Putin would relish having a kindred spirit in the White House. Human rights issues have always been a thorny issue between the West and the old Soviet Union and present-day Russia. Trump plainly cares nothing about human rights at home, so why would be care about them in Russia. Trump’s appointment of Jeff Sessions as attorney general tells you all you need to know. A fellow authoritarian ruler like Trump will be a breath of fresh air for Putin.
We definitely need to be concerned about the probable reason that Trump envies, respects, and wants to emulate the dictator Putin. Putin is conceivably the richest man in the world. Bill Gates has assets of 75 billion dollars. Putin’s wealth has been estimated at equal that amount, 10 billion dollars more, or even twice Gates’ wealth. How did a former member of the KGB spy network get all that money? He used his government positions as president and prime minister to rig elections, silence opposition, influence policy, and invest in property and hedge funds.

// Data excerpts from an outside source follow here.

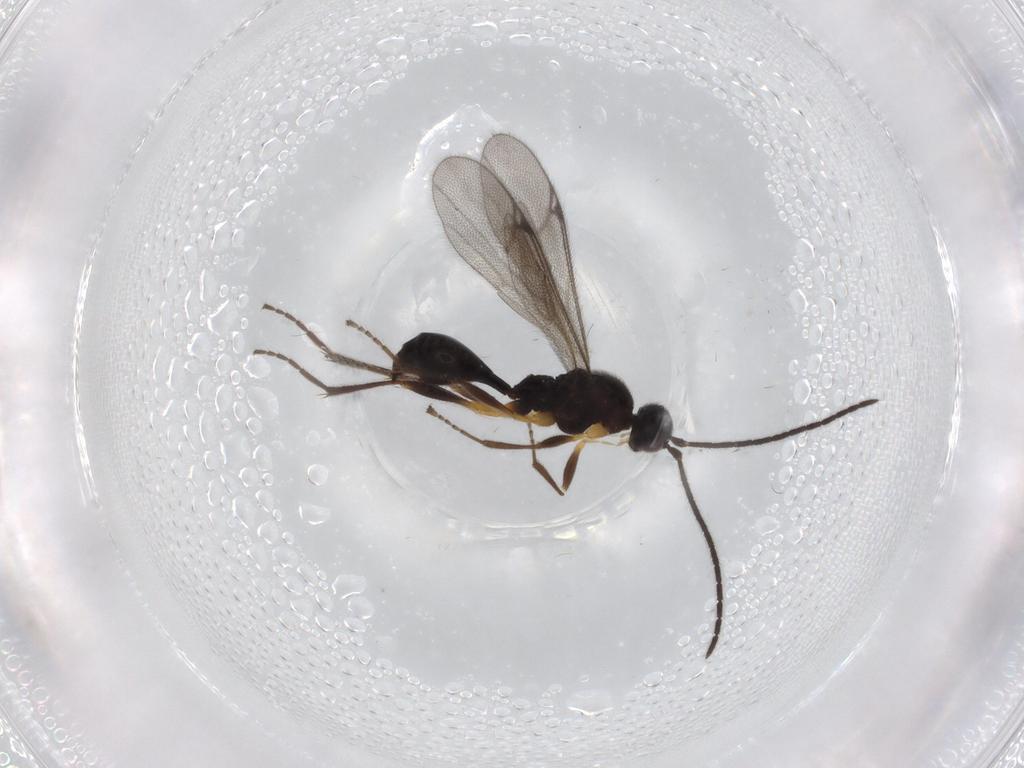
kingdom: Animalia
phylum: Arthropoda
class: Insecta
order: Hymenoptera
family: Proctotrupidae
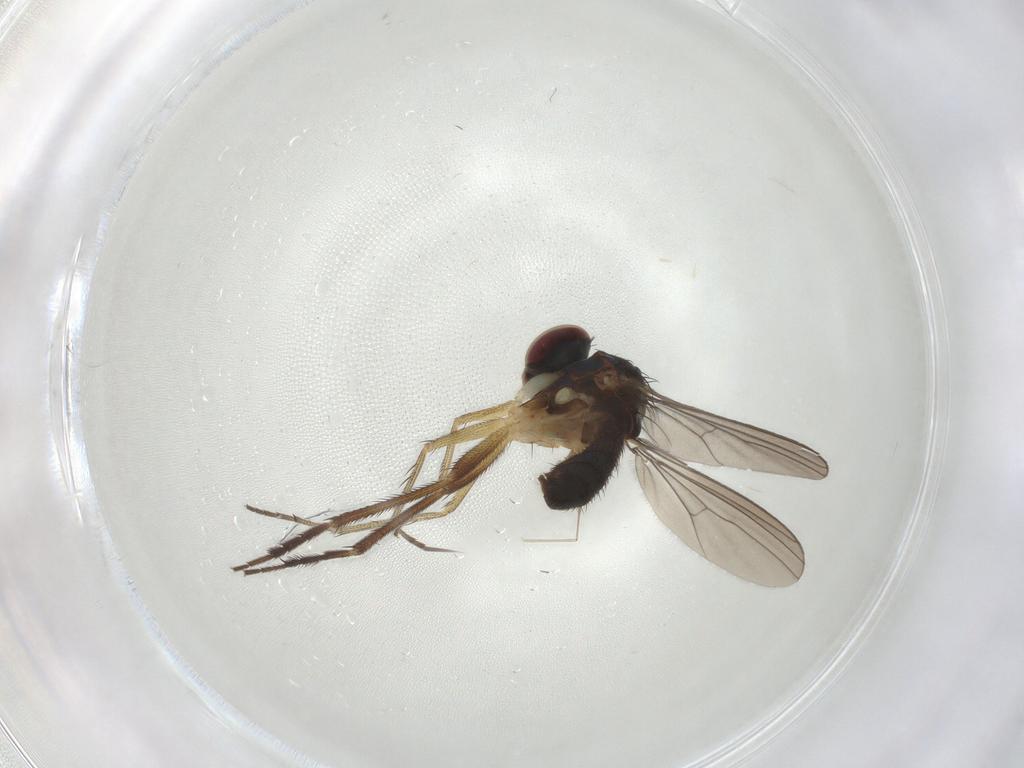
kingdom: Animalia
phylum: Arthropoda
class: Insecta
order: Diptera
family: Dolichopodidae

Mr. Trump can certainly relate to that. Just think about all the wealth that being president can bring to himself and his family. What other reason would a man like he want to be president? He knows nothing about government, the U.S. Constitution, U.S. history, or essential issues like climate change and nuclear proliferation.
He never released his tax records before the election, so there’s no reason for him to ever release them – his supporters clearly don’t care where his money is invested. He never planned to divest himself of his businesses – that would defeat his whole reason for being president. He says he will let his family manage his enterprises – and they promise to never discuss them with hm. Right. It might be safer if we not ask about his family business either.
Also, Trump’s creation of a plutocratic cabinet of millionaires and billionaires doesn’t bode well. His example of denying conflicts of interest will no doubt be contagious – no matter what his nominees say in their confirmation hearings. The “greed is good” mentality of the Gilded Age and Reagan Era will be back with a vengeance. The vast financial scandals that characterized the Grant, Harding, and Reagan administrations may well pale in comparison with what’s to come.
To appraise the president, as well as his cabinet, we can do no better than combine the assessments of New York Times columnist Charles Blow and Truthout.org editor William Rivers Pitt: Each cabinet meeting will be a “Monsters’ Ball,” where they are served “some fava beans and a nice Chianti.”
By David Offutt
A version of this essay was published January 21, 2017, in the El Dorado News-Times as a guest column.